Through a partnership with the Confederated Tribes of Grand Ronde's Ceded Lands program, an informational kiosk will be installed in July.

The Ceded Lands program places detailed signs and maps on lands Native American tribes in Western Oregon ceded to the federal government when they were forced to move the Grand Ronde Reservation. The signs provide information about the tribe's history in those regions.

"It's really been a desire of the Tribe as far back as I can remember to engage the public," said Michael Karnosh, the manager for the project. "The Tribe's history is something that is not often in public schools or places that are easily accessible."

Signs are placed in parks or other public places. Since launching the project three years ago, signs have been or will be placed in Salem, Scio, Wilsonville, Ashland and other locations.

Nancy Lenon, the arboretum's curator, said the partnership began as a desire to highlight the plants Native tribes would have used or cultivated in a display.

"We started with just wanting to get some information from the Tribe about how plants were used," Lenon said.

Arboretum managers were told many of the plants were already present in other displays, making an additional feature unnecessary.

However, it turns out the arboretum was a good location for the Ceded Lands program.

"We were quite excited about it," Lenon said. "We just thought this was a beautiful match and immediately started thinking about where we were going to put it."

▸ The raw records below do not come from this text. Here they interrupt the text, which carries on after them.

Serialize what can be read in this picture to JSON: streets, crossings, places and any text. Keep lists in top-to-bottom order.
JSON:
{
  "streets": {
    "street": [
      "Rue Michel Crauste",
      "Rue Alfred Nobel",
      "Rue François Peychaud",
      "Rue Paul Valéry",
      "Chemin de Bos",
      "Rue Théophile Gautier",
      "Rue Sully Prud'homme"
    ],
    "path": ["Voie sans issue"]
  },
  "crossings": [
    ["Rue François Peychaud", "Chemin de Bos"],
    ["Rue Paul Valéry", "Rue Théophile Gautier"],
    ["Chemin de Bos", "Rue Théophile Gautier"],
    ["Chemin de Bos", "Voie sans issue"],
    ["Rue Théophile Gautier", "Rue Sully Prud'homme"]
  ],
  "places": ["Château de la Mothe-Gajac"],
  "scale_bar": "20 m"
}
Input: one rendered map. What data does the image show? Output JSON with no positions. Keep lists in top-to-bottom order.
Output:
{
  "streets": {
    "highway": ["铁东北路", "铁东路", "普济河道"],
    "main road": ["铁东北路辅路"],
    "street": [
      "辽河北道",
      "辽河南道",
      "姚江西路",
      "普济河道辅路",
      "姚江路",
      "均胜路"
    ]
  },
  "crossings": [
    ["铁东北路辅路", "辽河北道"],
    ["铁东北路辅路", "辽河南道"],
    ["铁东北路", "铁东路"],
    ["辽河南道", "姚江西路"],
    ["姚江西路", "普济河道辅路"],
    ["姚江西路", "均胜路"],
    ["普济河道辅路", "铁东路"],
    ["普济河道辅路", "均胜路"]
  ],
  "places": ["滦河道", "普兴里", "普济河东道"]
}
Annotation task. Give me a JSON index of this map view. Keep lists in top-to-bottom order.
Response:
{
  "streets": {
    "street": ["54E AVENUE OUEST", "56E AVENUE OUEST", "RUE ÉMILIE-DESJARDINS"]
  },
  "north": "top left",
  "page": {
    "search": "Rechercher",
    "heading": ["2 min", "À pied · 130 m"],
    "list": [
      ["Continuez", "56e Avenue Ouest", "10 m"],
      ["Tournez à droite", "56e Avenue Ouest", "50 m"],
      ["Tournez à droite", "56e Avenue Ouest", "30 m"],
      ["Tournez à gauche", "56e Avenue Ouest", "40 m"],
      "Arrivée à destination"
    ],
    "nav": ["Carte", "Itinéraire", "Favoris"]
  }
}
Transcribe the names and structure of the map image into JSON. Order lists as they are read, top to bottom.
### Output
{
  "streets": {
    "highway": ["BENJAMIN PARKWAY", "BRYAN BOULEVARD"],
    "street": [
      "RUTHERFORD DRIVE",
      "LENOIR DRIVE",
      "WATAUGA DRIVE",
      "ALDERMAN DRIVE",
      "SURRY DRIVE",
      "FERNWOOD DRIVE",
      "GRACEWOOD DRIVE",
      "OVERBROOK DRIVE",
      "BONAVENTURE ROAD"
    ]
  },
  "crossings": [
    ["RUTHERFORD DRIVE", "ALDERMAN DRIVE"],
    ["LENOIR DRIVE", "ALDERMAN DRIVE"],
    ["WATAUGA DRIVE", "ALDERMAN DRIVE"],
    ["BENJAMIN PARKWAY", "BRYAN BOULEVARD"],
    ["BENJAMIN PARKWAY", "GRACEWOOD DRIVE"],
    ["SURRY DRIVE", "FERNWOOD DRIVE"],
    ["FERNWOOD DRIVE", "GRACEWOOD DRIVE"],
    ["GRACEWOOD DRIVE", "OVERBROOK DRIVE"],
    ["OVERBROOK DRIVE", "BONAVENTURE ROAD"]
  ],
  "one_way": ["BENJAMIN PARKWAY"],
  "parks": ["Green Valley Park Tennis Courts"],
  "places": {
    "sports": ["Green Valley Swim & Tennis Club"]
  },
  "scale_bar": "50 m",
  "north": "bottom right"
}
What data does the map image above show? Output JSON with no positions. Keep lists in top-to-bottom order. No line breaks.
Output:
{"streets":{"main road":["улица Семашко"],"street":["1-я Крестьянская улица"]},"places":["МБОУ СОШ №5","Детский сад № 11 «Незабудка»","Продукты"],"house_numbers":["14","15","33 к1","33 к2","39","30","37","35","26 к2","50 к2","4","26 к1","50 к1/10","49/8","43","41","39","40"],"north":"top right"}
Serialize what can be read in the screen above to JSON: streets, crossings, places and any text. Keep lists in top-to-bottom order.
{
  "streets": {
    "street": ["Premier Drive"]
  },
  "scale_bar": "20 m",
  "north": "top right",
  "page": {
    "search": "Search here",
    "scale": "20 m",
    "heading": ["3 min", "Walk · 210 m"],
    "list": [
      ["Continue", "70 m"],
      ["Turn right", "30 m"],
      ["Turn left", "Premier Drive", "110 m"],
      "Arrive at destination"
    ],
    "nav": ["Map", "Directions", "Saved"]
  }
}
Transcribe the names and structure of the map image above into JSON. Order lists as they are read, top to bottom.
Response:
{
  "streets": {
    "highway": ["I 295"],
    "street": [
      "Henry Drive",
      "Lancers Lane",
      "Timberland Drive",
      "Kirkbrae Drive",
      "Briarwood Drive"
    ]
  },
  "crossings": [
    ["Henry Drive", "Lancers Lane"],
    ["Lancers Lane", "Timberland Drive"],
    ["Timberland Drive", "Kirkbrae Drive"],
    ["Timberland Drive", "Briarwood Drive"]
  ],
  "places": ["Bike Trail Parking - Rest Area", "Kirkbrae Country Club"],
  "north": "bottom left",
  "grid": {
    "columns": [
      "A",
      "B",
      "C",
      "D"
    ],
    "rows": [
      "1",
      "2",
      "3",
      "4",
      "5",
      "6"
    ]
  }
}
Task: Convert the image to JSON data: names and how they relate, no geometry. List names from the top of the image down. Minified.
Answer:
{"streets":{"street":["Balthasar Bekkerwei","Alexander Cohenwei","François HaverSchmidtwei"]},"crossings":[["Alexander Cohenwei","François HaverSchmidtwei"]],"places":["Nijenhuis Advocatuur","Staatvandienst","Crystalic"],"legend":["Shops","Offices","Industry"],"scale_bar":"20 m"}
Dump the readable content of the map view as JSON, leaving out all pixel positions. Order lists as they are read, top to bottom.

Karnosh said the kiosk will be three sided, each with a 3-foot-by-4-foot panel containing information about the arboretum, the region's history and native plants and their uses.

Plans are to place the kiosk in the arboretum's meadow feature.

"I like the location," Karnosh said. "It's really close to one of the main trails through the arboretum and I think it will look really nice there."

A dedication for the new kiosk will be scheduled during Summerfest.